What would be the right pattern to do the same with next-connect? Attaching some property to req maybe? If so what would be the right TypeScript typings to use for that?

Thanks!

hoangvvo commented 3 years ago

You would have to attach some properties to req (even though I am not a big fan tbh).

When creating the nc instance just define the type there.

export default nc<
  NextApiRequest & { team: Team | null; user: User | null },
  NextApiResponse
>()
  .use(async (req, res, next) => {
    const [user, team] = await Promise.all(getUser(req.cookies), getTeam(req.query.teamId));
    req.user = user;
    req.team = team;
  })
  .get((req, res) => {
    console.log(req.user);
    console.log(req.team);
  })
  .post((req, res) => {
    console.log(req.user);
    console.log(req.team);
  });

If user and team properties only exist on a specific handler. You can define the generics per handler.
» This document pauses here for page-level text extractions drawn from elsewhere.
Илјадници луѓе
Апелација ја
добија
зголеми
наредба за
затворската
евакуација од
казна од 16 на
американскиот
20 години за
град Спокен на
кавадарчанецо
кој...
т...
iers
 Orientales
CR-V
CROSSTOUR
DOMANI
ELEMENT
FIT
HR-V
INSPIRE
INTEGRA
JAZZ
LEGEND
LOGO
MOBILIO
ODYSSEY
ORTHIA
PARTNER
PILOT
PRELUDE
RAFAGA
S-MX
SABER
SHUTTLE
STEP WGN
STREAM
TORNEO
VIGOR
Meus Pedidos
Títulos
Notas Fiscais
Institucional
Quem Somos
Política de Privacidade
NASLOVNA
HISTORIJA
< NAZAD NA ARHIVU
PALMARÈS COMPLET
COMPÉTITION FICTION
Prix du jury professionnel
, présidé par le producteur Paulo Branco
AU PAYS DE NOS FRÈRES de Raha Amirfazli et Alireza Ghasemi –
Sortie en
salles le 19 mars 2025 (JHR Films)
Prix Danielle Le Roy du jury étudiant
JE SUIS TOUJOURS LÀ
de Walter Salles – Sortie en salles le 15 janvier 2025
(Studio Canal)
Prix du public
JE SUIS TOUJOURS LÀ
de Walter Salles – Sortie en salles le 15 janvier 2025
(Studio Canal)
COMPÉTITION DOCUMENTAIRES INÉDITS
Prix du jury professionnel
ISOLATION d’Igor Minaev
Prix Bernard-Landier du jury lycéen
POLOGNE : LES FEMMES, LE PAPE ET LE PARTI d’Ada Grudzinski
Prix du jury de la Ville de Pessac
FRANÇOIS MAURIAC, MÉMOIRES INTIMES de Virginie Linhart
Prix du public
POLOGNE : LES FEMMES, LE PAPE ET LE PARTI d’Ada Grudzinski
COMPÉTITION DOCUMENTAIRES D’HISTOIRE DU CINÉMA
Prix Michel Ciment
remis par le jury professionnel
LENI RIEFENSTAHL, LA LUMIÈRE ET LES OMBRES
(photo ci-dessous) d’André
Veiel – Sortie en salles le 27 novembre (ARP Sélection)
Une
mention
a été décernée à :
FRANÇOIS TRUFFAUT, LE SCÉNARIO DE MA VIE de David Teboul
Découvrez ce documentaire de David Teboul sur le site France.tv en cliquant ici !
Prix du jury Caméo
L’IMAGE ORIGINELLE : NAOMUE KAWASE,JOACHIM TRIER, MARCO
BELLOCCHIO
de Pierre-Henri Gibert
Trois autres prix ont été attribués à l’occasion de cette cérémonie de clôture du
export default nc<NextApiRequest, NextApiResponse>()
  .use<{ team?: Team | null; user?: User | null }>(async (req, res, next) => {
    if (req.method !== "POST") return next();
    const [user, team] = await Promise.all(getUser(req.cookies), getTeam(req.query.teamId));
    req.user = user;
    req.team = team;
    next();
  })
  .get((req, res) => {
    console.log(req.user); // No
    console.log(req.team); // No
  })
  .post<{ team: Team | null; user: User | null }>((req, res) => {
    console.log(req.user);
    console.log(req.team);
  });

Basically whatever generics provided per handler get merged with the ones provided when creating the instance.

You should probably split that middleware into two seperate ones getUserMiddleware and getTeamMiddleware.